As British maritime power pushed further inland into the subcontinent, the Gangetic plain became the power axis, with vast quantities of cotton, tobacco, indigo, gunpowder and opium shipped by river to Calcutta. Early on, the British realised that much of their commerce depended on the capricious monsoon, unruly rivers and unpredictable storms that the sub-continent saw with such regularity. Their efforts to tame these forces of nature were aimed more at improving their own fortunes rather than those of the populace they governed. Consequently, their policies worsened the impact of droughts and famines that became a miserably regular feature at the time. In fact, it was when famines and droughts came to be viewed as damning indictments of administrative practices that anger against the British began to build up. Even a Raj loyalist like Dadabhai Naoroji criticised the government’s inability to create drought-resistant water infrastructure even as it levied heavy taxes on Indians.

The quest to harness natural water resources picked up pace after Independence.
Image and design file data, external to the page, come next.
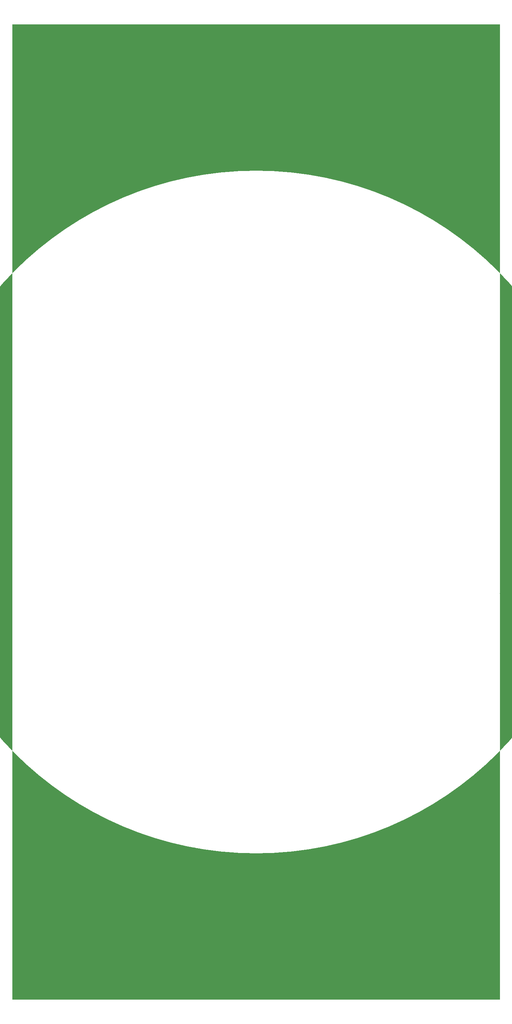
<source format=gbr>
%MOIN*%
%FSLAX23Y23*%
%OFA0.0000B0.0000*%
G90*
%ADD10R,5X10X7*%
D10
X0Y0D03*
M02*

</source>
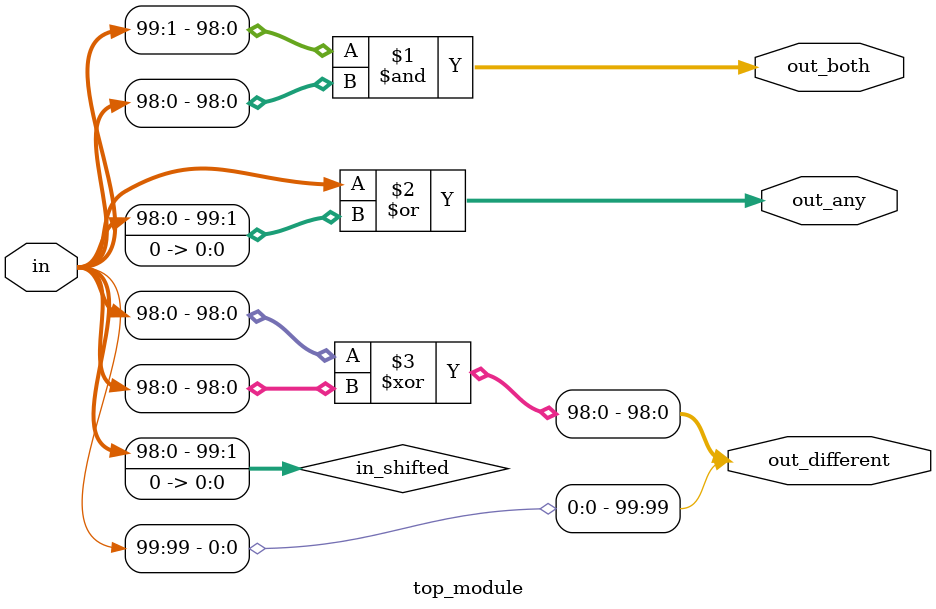
<source format=sv>
module top_module (
    input [99:0] in,
    output [98:0] out_both,
    output [99:0] out_any,
    output [99:0] out_different
);
    wire [99:0] in_shifted;

    assign in_shifted = {in[98:0], 1'b0}; // shift input by one bit to the left
    
    assign out_both = in[99:1] & in_shifted[99:1]; // out_both retains 99 bits
    assign out_any = in | in_shifted;
    assign out_different = {in[99] ^ in_shifted[0], in[98:0] ^ in_shifted[99:1]};

endmodule

</source>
As Mr Amrith writes, the concept of development became synonymous with the taming of its water resources. Nehru famously referred to dams like Bhakra Nangal and Hirakud as the new temples of modern India. Mega dams and multi-purpose projects came to be seen as ways to improve agricultural output. They could magically address the inequalities of nature by greening vast tracts of land hitherto not irrigated by any rivers. The control of water became a source of power; its absence, a source of enduring exclusion. In the seventies, the subcontinent’s quest for food security led to the Green Revolution and an unprecedented consumption of ground water, tapped through the humble tube well. New power centres emerged in the once-arid regions of north-west and south-east India, which were now irrigated by these mega dams and had emerged as hubs of agricultural growth.
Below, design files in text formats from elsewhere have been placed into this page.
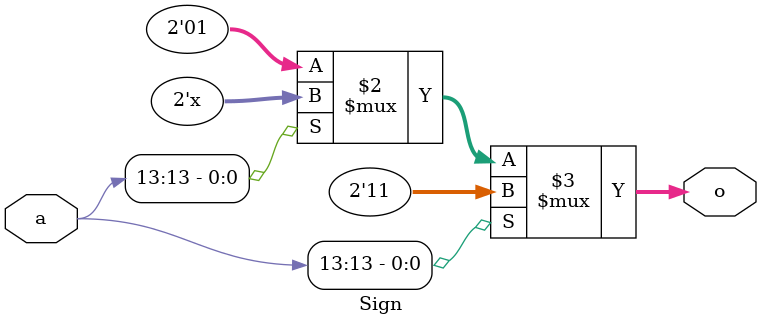
<source format=v>
`timescale 1ns/1ns
module Sign (a , o);
  
  input[13:0] 
            a;
  
  output[1:0] 
            o;        
	
	assign o = a[13]?2'b11:!a[13]?2'b01:2'bzz;
//	always begin
//		if (a[13] == 1)
//		 o = 2'b11;
//		 
//		else
//	  o = 2'b01;
//	  
//	end
	
endmodule
</source>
Through all this tumultuous, breathless “development”, few paused to think of the consequences of this mastery over rivers and ground water. The author estimates that since independence, 40 million have been displaced by dams in India. Most of these have been Adivasi, tribals, who have not received any form of compensation. The environmental consequences of large dams have been equally huge: forests drowned, soil, rivers blocked, deltas starved of silt, natural drainage hindered and worse. The present-day scenario is dire from the environmental perspective, as pollution, climate change and accelerating glacial melt have added to the sub-continent’s water woes.

Although Mr Amrith offers a critical analysis well-backed by environmental science, he offers no alternative plan. For example, he writes: “Groundwater has been the cornerstone of Indian food security since the 1970s — but for how long?” Readers might feel compelled to also ask — if not groundwater, what else? The fact is that there is a crying need for us to develop a plan to harness the planet’s water resources sustainably.

Mr Amrith offers an indirect solution though, when he makes the case that rivers, oceans and the weather should be issues that transcend national boundaries. As should the issues of climate change, pollution and carbon emissions. He writes: “Climate change creates problems of distance — between the source of pollution and its consequences — but it also creates new forms of proximity in the form of shared risks and interdependence.” This is what makes Unruly Waters a thought-provoking read. At a time when our planetary commons, so to speak, are under such grave stress, the book offers a critical understanding of the politics of water that could shape the fate of mankind in the years ahead.